----- BACAAN -----

Dalam rangka mencapai cita-cita tersebut, seluruh perangkat organisasi yang dimotori oleh pimpinannya membuat strategi dan taktik serta analisa lapangan yang dilanjutkan dengan perencanaan tugas lapangan, working plan meliputi langkah-langkah kerja, jadwal serta penanggung jawab, di dalam organisasi sering disebut sebagai Plan, Do, Check, Action (PDCA) atau Planning, Organizing, Actuiting, Controling (POAC), dengan pengertian yang sederahana adalah : ada perencanaan, ada organisasinya, dikerjakan, dievaluasi/dikontrol.
 
Organisasi yang efektif dan efisien dalam mencapai tujuannya harus dikelola secara profesional. Pengelolaan organisasi yang profesional akan membentuk budaya organisasi yang profesionai pula, sebaliknya organisasi yang seadanya dan sekedar amatiran, tanpa pemikiran yang mendalam, sistematis, serta strategis yang tepat akan menghasilkan budaya organisasi yang seadanya dan efektifitas dari pencapaian tujuan organisasi yang kurang baik. Hal ini dapat dilihat dari (1) sudut pencapaian tujuan yang dapat menyimpang dan tidak sesuai dengan visi, misi, dan tujuan, serta (2) target waktu yang lamban dan cepat atau lambat akan ketinggalan malahan bisa menimbulkan kegagalan.

----- BLOK DATA -----

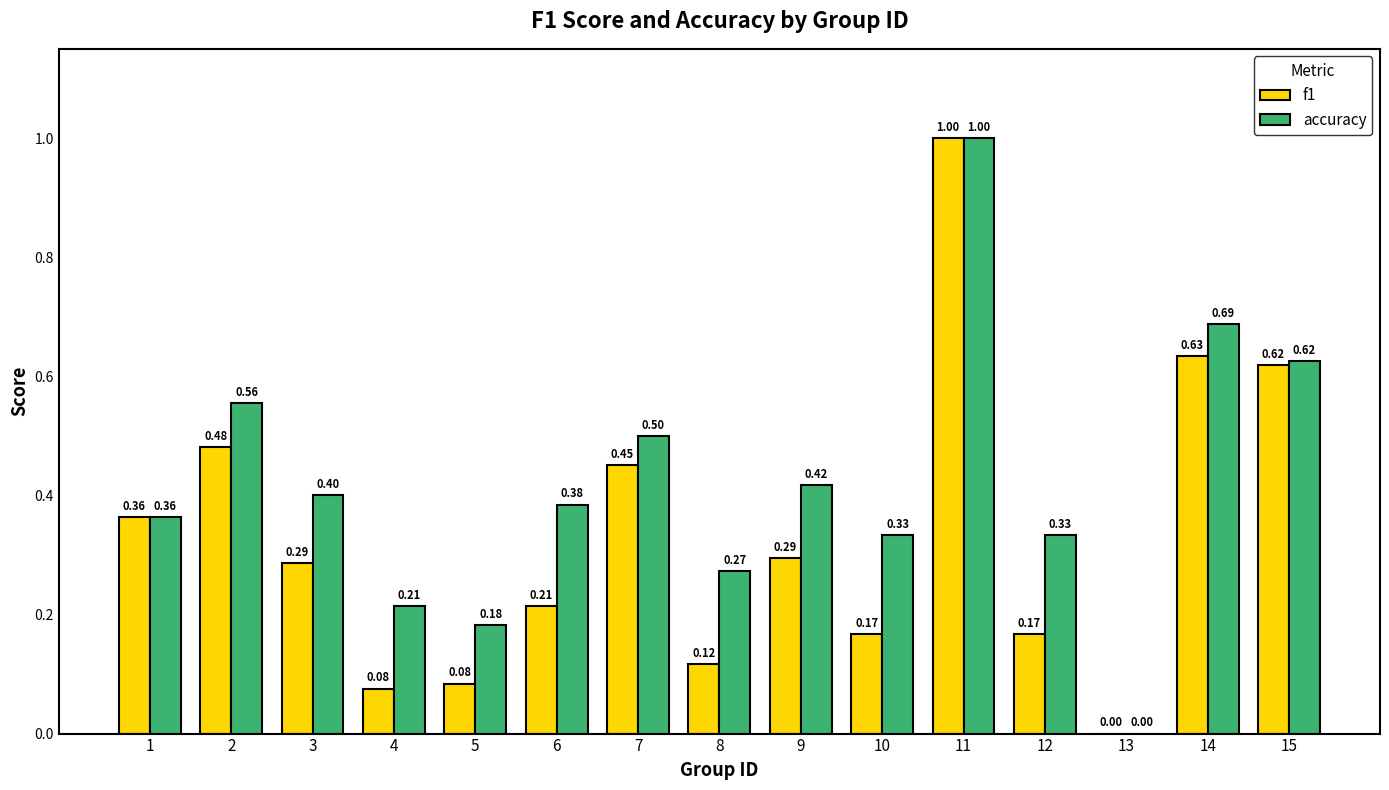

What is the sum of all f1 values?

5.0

-----

SOAL A
Tuliskan kembali bagian bacaan tentang pengelolaan organisasi di atas, mulai dari "Organisasi yang efektif" terus sampai "bisa menimbulkan kegagalan.".
SOAL B
Jawab pertanyaan berikut berdasarkan bacaan tentang pengelolaan organisasi di atas.
(i) Apa kepanjangan PDCA menurut bacaan?
(ii) Bagaimana organisasi yang efektif dan efisien harus dikelola?
(iii) Dari dua sudut apa kurang baiknya efektivitas pencapaian tujuan organisasi dapat dilihat?

JAWABAN A
Organisasi yang efektif dan efisien dalam mencapai tujuannya harus dikelola secara profesional. Pengelolaan organisasi yang profesional akan membentuk budaya organisasi yang profesionai pula, sebaliknya organisasi yang seadanya dan sekedar amatiran, tanpa pemikiran yang mendalam, sistematis, serta strategis yang tepat akan menghasilkan budaya organisasi yang seadanya dan efektifitas dari pencapaian tujuan organisasi yang kurang baik. Hal ini dapat dilihat dari (1) sudut pencapaian tujuan yang dapat menyimpang dan tidak sesuai dengan visi, misi, dan tujuan, serta (2) target waktu yang lamban dan cepat atau lambat akan ketinggalan malahan bisa menimbulkan kegagalan.

JAWABAN B
(i) Plan, Do, Check, Action.
(ii) Secara profesional.
(iii) Dari sudut pencapaian tujuan yang dapat menyimpang dan tidak sesuai dengan visi, misi, dan tujuan, serta dari sudut target waktu yang lamban.